A legislação aérea como aspecto vital na segurança
Segunda, 24 Agosto 2009 09:03

Desde sempre que voar foi um anseio do Homem. Por força desse anseio surge o meio de transporte que é, sem dúvida, o mais rápido e seguro – o avião.
Ainda antes do que é considerado o primeiro voo realizado pelos irmãos Wright (1903) já se discutia a regulamentação do emprego de aeronaves, bem assim como o meio em que estas evoluem – o meio aéreo.

Após o voo dos Wright surgiu uma preocupação – regulamentar um novo transporte que não se confinava às fronteiras de cada país.

 

 

Avião usado pelos irmãos Wright no seu primeiro voo

Decorrente desta preocupação, realizou-se em Paris (1910) a primeira conferência de direito aéreo internacional.
As novas tecnologias surgiam à medida que as necessidades de guerra as reclamavam. Decorria então a primeira guerra mundial. Algumas destas novas tecnologias reflectiram-se directamente na sociedade incluindo a indústria aeronáutica.
É por esta altura que a aeronave como meio de privilegiado transporte, seja em tempo de guerra, seja em tempo de paz ganha grande importância.
Porque, entretanto, o número de aeronaves existentes na Europa foi crescendo e implicitamente as facilidades, incluindo infra-estruturas aeronáuticas – aeródromos, a ideia de rentabilizar estes meios concretizou-se com a criação de transportes aéreos civis.

 

 

Transporte aéreo – 1921

A utilização do espaço aéreo impunha regras e para tal, realizaram-se algumas Convenções, merecendo realce, a de Paris (1919) e a de Havana (1928) que pretendiam regular os espaços aéreos da Europa e dos Estado Unidos da América, respectivamente.
Destacam-se alguns aspectos que mereceram a consideração destas duas Convenções e que levaram à sua regulamentação:

    - Princípios gerais;
    - Nacionalidade de aeronaves;
    - Certificados de navegabilidade;
    - Admissão e navegação sobre território estrangeiro;
    - Regras a observar à partida, trânsito e à chegada;
    - Transportes permitidos;
    - Aeronaves de Estado;
    - Comissão Internacional de navegação aérea;
    - Disposições finais.

A convite dos Estados Unidos da América realizou-se um meeting em Chicago em 1944 que reuniu 55 países com vista a uniformizar procedimentos e que esteve na origem da ICAO – International Civil Aviation Organization, organização que, ainda hoje, superintende em todos os aspectos da aviação civil internacional.
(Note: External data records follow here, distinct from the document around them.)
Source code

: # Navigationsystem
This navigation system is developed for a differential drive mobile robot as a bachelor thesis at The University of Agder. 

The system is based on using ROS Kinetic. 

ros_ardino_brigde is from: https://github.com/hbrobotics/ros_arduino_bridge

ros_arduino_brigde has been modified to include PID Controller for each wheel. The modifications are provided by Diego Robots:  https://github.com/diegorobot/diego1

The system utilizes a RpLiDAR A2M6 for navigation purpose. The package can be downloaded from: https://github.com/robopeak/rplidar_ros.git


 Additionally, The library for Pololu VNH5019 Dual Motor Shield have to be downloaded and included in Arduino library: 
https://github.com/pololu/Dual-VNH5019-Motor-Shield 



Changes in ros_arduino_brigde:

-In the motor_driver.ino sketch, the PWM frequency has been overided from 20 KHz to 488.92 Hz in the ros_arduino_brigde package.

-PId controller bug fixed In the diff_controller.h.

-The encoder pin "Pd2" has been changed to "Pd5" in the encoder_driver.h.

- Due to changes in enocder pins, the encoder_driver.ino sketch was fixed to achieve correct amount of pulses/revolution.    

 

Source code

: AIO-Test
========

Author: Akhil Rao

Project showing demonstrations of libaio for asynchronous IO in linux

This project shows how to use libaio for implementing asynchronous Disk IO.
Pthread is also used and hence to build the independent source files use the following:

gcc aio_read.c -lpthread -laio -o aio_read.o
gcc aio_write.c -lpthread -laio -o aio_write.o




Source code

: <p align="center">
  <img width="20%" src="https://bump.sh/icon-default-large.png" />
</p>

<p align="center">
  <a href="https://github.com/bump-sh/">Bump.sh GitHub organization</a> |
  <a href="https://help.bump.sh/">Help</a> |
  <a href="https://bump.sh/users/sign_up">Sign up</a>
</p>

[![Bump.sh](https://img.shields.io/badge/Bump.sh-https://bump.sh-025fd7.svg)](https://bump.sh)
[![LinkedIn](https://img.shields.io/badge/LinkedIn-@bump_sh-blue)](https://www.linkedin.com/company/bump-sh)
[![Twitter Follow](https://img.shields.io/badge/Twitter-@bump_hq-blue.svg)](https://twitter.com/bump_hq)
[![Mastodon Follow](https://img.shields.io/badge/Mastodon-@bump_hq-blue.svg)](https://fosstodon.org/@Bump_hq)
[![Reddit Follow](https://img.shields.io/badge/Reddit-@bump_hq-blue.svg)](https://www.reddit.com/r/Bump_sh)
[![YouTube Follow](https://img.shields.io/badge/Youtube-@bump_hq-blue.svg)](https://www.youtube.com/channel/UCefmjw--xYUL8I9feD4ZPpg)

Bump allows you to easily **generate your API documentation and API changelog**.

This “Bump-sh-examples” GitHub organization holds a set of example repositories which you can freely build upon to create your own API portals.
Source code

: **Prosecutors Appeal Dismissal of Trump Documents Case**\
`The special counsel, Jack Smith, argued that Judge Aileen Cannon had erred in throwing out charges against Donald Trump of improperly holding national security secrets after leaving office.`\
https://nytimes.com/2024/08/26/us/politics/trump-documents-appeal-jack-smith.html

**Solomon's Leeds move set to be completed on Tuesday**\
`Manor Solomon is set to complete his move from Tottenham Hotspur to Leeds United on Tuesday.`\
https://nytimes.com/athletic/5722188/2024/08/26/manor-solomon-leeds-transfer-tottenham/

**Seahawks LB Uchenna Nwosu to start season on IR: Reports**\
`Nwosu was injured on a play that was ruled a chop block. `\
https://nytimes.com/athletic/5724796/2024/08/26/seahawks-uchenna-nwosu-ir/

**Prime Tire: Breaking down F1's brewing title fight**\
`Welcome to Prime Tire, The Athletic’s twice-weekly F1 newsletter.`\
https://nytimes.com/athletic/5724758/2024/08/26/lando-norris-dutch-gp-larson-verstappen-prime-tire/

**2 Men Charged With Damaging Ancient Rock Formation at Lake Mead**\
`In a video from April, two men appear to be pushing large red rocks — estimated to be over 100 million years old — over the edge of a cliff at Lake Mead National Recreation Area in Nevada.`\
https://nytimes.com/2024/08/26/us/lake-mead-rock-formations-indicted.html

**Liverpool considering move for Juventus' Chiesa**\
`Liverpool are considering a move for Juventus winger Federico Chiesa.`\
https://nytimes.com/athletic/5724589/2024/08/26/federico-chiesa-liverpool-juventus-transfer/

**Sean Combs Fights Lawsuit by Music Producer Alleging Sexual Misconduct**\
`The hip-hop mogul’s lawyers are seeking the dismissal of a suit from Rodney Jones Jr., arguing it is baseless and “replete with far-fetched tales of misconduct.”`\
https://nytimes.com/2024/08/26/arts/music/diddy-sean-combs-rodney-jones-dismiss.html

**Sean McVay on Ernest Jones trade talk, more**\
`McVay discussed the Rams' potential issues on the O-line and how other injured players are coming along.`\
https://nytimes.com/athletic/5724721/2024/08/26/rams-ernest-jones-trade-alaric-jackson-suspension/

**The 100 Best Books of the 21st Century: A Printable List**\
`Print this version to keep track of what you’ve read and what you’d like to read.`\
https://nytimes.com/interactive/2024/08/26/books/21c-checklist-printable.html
Conferência de Chicago – 1944

Esta conferência substituiu as anteriores, Paris e Havana, sendo que a sua actividade se desenvolve a nível mundial. Para melhor responder às necessidades, o globo foi dividido em nove regiões de navegação aérea:

    AFI – África e Oceano Indico
    CAR – Caraíbas
    EUR – Europa
    MID – Médio Oriente
    NAM – América do Norte
    NAT – Atlântico Norte
    PAC – Pacífico
    SAM – América do Sul
    SEA – Sudoeste Asiático

Para aplicação das regras da ICAO numa base mundial, criaram-se seis repartições regionais. A título de exemplo refere-se Paris como sendo a sede da região de navegação da Europa – EUR.
Nesta Convenção de Chicago criaram-se dezoito anexos técnicos que estabelecem padrões aeronáuticos em vários domínios:

Anexos técnicos:

    Anexo 1 – Licenças de Pessoal
    Anexo 2 – Regras do Ar
    Anexo 3 – Meteorologia
    Anexo 4 – Cartas Aeronáuticas
    Anexo 5 -  Unidades Padrão de Medida
    Anexo 6 -  Operações de Aeronaves
    Anexo 7 -  Marcas de Registo e Nacionalidade de Aeronaves
    Anexo 8 -  Certificados de Aeronavegabilidade
    Anexo 9 – Facilitação
    Anexo 10 – Telecomunicações
    Anexo 11 – Serviços de Tráfego Aéreo
    Anexo 12 – Serviços de Busca e Salvamento
    Anexo 13 – Investigação de Acidentes e Incidentes com Aeronaves
    Anexo 14 – Aeródromos
    Anexo 15 – Informação Aeronáutica
    Anexo 16 – Protecção Ambiental
    Anexo 17 – Segurança
    Anexo 18 -  Transporte de Mercadorias Perigosas a bordo de aeronaves

Como se pode observar é necessário que exista uma entidade responsável pelo cumprimento de toda a regulamentação adopta pela ICAO. Essa entidade em Portugal designa-se por Instituto Nacional de Aviação Civil – INAC.